For the rest of the 1950s and 1960s, he co-starred in B-movies such as: The Goddess (1958), Kiss Her Goodbye (1959), A Child Is Waiting (1963), The Slender Thread (1965). Hill also became a leading character actor guest-starring in a wide variety of shows such as: Schlitz Playhouse (1951), Danger (1950), Playwrights '56 (1955), Studio One in Hollywood (1948), Playhouse 90 (1956), Naked City (1958), Espionage (1963), Dr. Kildare (1961), Ben Casey (1961), among many others. Another guest-starring role on Rawhide (1959), led him to starring on Mission: Impossible (1966). Though the series lasted seven seasons, Hill was not pleased with his role because he refused to abide by the production schedule that required working on Saturday, the Jewish Sabbath, being an Orthodox Jew. Hill was fired after 1 season, and was replaced in the series by Peter Graves. After his firing, he went on a sabbatical from acting, to focus on selling homes in real estate, hence he moved to New York.
After his long absence from acting, he returned to the small screen with the TV mini-series, King (1978). The 1980s saw Hill returning to the box office, co-starring in such blockbuster films such as: It's My Turn (1980), opposite Jill Clayburgh and Michael Douglas, Eyewitness (1981), Yentl (1983), Garbo Talks (1984), opposite Anne Bancroft and Carrie Fisher, On Valentine's Day (1986), and it's sequel, Courtship (1987), he played a Mafia Don in Arnold Schwarzenegger's another blockbuster film, Raw Deal (1986), then, in a blockbuster ten movie Running on Empty (1988), followed by The Boost (1988), White Palace (1990), and one of the last films, Billy Bathgate (1991).

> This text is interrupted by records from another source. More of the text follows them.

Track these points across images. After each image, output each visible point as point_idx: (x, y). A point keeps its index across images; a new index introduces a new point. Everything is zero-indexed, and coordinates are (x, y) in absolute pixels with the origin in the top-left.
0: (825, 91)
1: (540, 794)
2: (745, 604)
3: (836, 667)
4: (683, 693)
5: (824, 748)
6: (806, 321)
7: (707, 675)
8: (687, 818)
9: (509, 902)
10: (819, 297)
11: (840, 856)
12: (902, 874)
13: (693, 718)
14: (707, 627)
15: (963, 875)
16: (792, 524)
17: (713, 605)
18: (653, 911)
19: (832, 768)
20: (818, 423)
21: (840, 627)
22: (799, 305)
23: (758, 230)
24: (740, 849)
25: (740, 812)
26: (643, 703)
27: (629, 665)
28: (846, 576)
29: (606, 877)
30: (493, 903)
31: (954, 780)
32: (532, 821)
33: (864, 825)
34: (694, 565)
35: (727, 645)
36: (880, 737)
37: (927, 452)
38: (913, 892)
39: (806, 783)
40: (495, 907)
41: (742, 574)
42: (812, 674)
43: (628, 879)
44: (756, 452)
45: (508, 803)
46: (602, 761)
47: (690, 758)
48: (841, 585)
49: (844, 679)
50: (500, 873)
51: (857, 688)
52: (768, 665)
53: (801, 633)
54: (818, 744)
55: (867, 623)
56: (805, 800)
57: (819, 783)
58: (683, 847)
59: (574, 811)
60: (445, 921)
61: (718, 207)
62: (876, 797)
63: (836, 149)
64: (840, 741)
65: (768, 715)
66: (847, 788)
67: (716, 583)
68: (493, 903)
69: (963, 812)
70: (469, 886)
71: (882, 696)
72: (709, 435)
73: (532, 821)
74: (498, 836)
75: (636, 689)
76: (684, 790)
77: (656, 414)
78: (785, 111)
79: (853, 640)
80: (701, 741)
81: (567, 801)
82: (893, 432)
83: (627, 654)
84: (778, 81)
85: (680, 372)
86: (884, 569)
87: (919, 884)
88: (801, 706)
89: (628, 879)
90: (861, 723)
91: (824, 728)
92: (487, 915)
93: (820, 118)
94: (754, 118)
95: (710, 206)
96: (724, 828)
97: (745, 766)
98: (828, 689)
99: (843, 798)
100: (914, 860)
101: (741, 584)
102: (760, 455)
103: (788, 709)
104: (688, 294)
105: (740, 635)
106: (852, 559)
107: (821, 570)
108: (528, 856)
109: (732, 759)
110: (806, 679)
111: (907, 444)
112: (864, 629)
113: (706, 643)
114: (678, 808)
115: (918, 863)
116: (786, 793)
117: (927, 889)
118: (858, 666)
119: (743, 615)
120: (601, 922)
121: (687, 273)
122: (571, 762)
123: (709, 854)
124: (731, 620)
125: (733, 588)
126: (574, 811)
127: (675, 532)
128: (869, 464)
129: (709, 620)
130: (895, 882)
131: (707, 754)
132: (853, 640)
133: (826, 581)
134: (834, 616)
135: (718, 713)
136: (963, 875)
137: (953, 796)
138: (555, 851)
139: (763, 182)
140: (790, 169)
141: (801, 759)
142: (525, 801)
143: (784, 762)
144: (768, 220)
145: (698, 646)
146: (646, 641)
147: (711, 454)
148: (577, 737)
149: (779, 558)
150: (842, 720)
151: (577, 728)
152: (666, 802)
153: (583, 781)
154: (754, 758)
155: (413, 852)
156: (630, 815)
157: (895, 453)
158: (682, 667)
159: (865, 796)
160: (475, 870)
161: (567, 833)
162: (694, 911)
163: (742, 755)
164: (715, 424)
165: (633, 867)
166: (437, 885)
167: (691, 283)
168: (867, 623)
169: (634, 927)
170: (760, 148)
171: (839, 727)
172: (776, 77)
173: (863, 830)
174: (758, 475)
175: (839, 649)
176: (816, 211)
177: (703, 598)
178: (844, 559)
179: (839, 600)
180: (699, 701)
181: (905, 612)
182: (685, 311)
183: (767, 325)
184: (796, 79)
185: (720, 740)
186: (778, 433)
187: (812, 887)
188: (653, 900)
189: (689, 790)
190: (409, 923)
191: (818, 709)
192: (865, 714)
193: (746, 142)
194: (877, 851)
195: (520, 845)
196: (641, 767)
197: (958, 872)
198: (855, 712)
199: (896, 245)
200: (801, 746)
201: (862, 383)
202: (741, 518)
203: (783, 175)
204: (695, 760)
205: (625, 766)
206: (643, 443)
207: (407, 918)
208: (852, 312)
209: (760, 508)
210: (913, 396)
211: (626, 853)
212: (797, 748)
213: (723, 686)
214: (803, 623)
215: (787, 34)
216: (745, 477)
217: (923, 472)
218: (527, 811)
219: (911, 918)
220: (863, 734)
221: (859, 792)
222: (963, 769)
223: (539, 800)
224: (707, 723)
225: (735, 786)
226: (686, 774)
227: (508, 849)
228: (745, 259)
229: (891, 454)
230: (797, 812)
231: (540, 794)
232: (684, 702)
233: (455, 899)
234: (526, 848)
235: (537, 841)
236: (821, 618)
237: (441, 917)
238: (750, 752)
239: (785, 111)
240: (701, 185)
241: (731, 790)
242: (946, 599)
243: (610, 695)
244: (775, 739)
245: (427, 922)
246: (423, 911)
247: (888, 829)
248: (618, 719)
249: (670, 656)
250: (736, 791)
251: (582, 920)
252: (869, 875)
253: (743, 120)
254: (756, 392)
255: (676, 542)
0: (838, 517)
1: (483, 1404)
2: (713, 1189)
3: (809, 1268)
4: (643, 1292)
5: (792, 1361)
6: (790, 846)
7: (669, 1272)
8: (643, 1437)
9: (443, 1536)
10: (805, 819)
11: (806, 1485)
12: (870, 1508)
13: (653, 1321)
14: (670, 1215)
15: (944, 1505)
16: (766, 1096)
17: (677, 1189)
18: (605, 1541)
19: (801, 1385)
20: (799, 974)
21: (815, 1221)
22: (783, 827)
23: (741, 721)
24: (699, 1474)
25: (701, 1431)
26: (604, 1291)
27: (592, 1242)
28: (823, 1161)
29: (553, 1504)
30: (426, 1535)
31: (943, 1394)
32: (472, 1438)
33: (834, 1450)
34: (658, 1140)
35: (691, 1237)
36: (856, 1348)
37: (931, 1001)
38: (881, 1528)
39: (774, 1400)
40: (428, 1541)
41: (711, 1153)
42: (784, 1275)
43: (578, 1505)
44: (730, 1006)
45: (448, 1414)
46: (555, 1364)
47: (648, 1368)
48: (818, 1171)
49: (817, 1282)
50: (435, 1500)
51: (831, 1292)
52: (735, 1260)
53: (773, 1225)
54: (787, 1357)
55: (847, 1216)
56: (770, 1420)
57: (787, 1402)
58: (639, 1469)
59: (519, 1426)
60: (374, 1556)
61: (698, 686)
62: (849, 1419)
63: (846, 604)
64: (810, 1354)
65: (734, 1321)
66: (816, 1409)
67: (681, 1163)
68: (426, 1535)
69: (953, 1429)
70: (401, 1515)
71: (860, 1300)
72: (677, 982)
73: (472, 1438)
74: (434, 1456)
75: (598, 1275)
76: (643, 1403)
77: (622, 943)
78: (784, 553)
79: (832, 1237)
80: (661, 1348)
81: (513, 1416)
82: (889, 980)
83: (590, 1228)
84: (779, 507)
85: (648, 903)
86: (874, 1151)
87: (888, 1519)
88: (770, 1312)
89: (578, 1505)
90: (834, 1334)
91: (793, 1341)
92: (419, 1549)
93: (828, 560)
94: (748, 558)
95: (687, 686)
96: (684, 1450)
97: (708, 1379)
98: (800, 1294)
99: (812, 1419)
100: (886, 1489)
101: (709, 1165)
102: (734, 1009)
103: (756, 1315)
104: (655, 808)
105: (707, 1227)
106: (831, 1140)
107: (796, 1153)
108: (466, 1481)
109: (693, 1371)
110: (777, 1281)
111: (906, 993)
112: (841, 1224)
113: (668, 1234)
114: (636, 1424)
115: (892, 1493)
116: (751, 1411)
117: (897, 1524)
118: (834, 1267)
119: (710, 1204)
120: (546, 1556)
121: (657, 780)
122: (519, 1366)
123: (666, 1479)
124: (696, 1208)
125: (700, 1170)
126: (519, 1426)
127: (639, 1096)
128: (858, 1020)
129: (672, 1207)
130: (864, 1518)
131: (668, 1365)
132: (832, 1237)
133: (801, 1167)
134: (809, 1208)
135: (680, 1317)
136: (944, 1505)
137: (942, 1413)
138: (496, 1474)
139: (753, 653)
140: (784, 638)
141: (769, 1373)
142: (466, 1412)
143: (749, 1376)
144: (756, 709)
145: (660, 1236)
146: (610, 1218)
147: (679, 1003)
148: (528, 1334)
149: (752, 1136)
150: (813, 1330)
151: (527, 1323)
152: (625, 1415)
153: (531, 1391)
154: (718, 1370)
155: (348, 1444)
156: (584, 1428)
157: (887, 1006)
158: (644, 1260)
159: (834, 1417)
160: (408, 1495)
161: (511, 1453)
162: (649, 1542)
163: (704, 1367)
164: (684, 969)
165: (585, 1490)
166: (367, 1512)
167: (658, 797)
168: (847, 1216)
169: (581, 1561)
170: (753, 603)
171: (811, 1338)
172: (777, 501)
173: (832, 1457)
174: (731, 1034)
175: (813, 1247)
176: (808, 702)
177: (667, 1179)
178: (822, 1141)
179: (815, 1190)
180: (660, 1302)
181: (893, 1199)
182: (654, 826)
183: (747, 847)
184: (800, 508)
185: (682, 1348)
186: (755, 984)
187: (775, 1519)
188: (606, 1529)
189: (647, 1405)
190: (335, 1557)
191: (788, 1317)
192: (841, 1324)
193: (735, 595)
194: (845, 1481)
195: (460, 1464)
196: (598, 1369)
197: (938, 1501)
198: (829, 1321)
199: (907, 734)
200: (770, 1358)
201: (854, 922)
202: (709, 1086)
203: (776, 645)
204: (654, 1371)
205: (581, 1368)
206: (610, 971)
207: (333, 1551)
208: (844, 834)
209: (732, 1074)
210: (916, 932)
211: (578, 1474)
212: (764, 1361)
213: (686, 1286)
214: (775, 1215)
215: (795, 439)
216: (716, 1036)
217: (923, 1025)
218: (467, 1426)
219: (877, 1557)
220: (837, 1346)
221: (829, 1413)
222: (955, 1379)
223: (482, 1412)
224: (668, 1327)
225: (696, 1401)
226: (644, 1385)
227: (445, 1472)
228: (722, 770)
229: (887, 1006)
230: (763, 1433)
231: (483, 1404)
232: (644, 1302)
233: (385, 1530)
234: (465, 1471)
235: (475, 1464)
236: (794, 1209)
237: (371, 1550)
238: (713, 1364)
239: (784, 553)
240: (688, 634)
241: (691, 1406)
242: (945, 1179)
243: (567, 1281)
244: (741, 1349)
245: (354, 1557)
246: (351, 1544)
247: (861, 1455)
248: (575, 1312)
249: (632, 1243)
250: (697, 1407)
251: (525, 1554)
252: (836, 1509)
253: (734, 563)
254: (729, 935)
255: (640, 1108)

In the 1990s, at 68, after a 23-year-absence from the small screen, he reestablished his career, as the last minute replacement for a starring role in Law & Order (1990), where he played the role of a pragmatic District Attorney, Adam Schiff, a character whom everyone grew to love. Despite not appearing in the pilot episode of the series, he quickly became one of Hollywood's likable and bankable stars, where he often had scenes, that were filmed, only in court. His co-stars on the show consisted of actors who have also made bankable names like Hill himself like Chris Noth, former Pee-wee's Playhouse (1986) alumnae, S. Epatha Merkerson, Sam Waterston, and newcomers Jill Hennessy and Benjamin Bratt. On Law & Order (1990) he was also nominated for Emmies twice, but did not win. The entire cast was shocked when, in 2000, he left his role to enjoy his retirement. Before then, the entire cast appeared with Hill on Larry King Live (1985), to say goodbye to a legendary star.